● **WHAT IS EXPECTED**: A verbatim copy of every entry is required. Produce it now.

BEGIN SOURCE INFORMATION

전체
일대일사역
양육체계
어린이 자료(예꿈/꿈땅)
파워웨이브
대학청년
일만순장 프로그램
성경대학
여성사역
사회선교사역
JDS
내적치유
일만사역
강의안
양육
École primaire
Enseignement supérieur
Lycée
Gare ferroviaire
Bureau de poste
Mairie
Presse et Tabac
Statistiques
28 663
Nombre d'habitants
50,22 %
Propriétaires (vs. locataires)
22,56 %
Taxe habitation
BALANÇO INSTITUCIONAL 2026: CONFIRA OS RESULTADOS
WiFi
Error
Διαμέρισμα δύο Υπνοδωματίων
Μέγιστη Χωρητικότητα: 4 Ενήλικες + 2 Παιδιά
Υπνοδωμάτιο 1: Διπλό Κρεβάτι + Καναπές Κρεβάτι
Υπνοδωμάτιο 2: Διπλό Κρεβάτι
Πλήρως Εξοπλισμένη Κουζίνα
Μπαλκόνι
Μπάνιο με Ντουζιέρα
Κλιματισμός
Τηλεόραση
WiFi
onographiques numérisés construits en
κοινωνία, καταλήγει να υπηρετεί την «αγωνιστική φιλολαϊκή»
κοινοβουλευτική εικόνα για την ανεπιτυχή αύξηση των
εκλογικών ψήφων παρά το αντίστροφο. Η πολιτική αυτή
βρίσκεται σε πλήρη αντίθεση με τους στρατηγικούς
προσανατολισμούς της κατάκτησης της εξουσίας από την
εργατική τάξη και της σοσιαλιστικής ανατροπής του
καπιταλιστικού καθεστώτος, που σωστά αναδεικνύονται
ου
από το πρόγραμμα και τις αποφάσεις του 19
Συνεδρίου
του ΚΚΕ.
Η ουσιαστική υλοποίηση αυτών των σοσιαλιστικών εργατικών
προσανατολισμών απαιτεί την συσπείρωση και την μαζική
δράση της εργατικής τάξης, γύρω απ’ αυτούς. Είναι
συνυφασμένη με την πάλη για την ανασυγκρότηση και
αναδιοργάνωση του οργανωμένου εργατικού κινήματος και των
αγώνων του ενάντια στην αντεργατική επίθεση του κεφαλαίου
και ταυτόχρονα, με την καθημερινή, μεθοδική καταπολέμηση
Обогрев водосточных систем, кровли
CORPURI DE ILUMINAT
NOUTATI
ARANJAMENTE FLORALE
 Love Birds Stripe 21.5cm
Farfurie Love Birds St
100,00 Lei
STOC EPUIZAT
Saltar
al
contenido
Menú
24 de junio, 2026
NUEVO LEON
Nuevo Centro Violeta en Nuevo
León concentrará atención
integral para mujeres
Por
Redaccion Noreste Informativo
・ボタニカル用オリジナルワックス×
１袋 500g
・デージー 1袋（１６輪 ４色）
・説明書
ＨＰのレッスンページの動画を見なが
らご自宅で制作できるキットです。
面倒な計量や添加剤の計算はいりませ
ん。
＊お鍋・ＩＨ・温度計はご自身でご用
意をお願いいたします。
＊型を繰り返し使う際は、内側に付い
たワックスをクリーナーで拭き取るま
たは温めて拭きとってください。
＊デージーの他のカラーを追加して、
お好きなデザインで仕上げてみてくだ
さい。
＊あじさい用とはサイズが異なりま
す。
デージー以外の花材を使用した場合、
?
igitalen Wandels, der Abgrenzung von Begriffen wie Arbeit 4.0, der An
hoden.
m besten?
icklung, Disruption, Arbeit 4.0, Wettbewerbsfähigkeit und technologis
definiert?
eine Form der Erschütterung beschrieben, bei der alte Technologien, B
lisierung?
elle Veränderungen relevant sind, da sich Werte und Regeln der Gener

END SOURCE INFORMATION

● **TASK OUTPUT**:
전체
일대일사역
양육체계
어린이 자료(예꿈/꿈땅)
파워웨이브
대학청년
일만순장 프로그램
성경대학
여성사역
사회선교사역
JDS
내적치유
일만사역
강의안
양육
École primaire
Enseignement supérieur
Lycée
Gare ferroviaire
Bureau de poste
Mairie
Presse et Tabac
Statistiques
28 663
Nombre d'habitants
50,22 %
Propriétaires (vs. locataires)
22,56 %
Taxe habitation
BALANÇO INSTITUCIONAL 2026: CONFIRA OS RESULTADOS
WiFi
Error
Διαμέρισμα δύο Υπνοδωματίων
Μέγιστη Χωρητικότητα: 4 Ενήλικες + 2 Παιδιά
Υπνοδωμάτιο 1: Διπλό Κρεβάτι + Καναπές Κρεβάτι
Υπνοδωμάτιο 2: Διπλό Κρεβάτι
Πλήρως Εξοπλισμένη Κουζίνα
Μπαλκόνι
Μπάνιο με Ντουζιέρα
Κλιματισμός
Τηλεόραση
WiFi
onographiques numérisés construits en
κοινωνία, καταλήγει να υπηρετεί την «αγωνιστική φιλολαϊκή»
κοινοβουλευτική εικόνα για την ανεπιτυχή αύξηση των
εκλογικών ψήφων παρά το αντίστροφο. Η πολιτική αυτή
βρίσκεται σε πλήρη αντίθεση με τους στρατηγικούς
προσανατολισμούς της κατάκτησης της εξουσίας από την
εργατική τάξη και της σοσιαλιστικής ανατροπής του
καπιταλιστικού καθεστώτος, που σωστά αναδεικνύονται
ου
από το πρόγραμμα και τις αποφάσεις του 19
Συνεδρίου
του ΚΚΕ.
Η ουσιαστική υλοποίηση αυτών των σοσιαλιστικών εργατικών
προσανατολισμών απαιτεί την συσπείρωση και την μαζική
δράση της εργατικής τάξης, γύρω απ’ αυτούς. Είναι
συνυφασμένη με την πάλη για την ανασυγκρότηση και
αναδιοργάνωση του οργανωμένου εργατικού κινήματος και των
αγώνων του ενάντια στην αντεργατική επίθεση του κεφαλαίου
και ταυτόχρονα, με την καθημερινή, μεθοδική καταπολέμηση
Обогрев водосточных систем, кровли
CORPURI DE ILUMINAT
NOUTATI
ARANJAMENTE FLORALE
 Love Birds Stripe 21.5cm
Farfurie Love Birds St
100,00 Lei
STOC EPUIZAT
Saltar
al
contenido
Menú
24 de junio, 2026
NUEVO LEON
Nuevo Centro Violeta en Nuevo
León concentrará atención
integral para mujeres
Por
Redaccion Noreste Informativo
・ボタニカル用オリジナルワックス×
１袋 500g
・デージー 1袋（１６輪 ４色）
・説明書
ＨＰのレッスンページの動画を見なが
らご自宅で制作できるキットです。
面倒な計量や添加剤の計算はいりませ
ん。
＊お鍋・ＩＨ・温度計はご自身でご用
意をお願いいたします。
＊型を繰り返し使う際は、内側に付い
たワックスをクリーナーで拭き取るま
たは温めて拭きとってください。
＊デージーの他のカラーを追加して、
お好きなデザインで仕上げてみてくだ
さい。
＊あじさい用とはサイズが異なりま
す。
デージー以外の花材を使用した場合、
?
igitalen Wandels, der Abgrenzung von Begriffen wie Arbeit 4.0, der An
hoden.
m besten?
icklung, Disruption, Arbeit 4.0, Wettbewerbsfähigkeit und technologis
definiert?
eine Form der Erschütterung beschrieben, bei der alte Technologien, B
lisierung?
elle Veränderungen relevant sind, da sich Werte und Regeln der Gener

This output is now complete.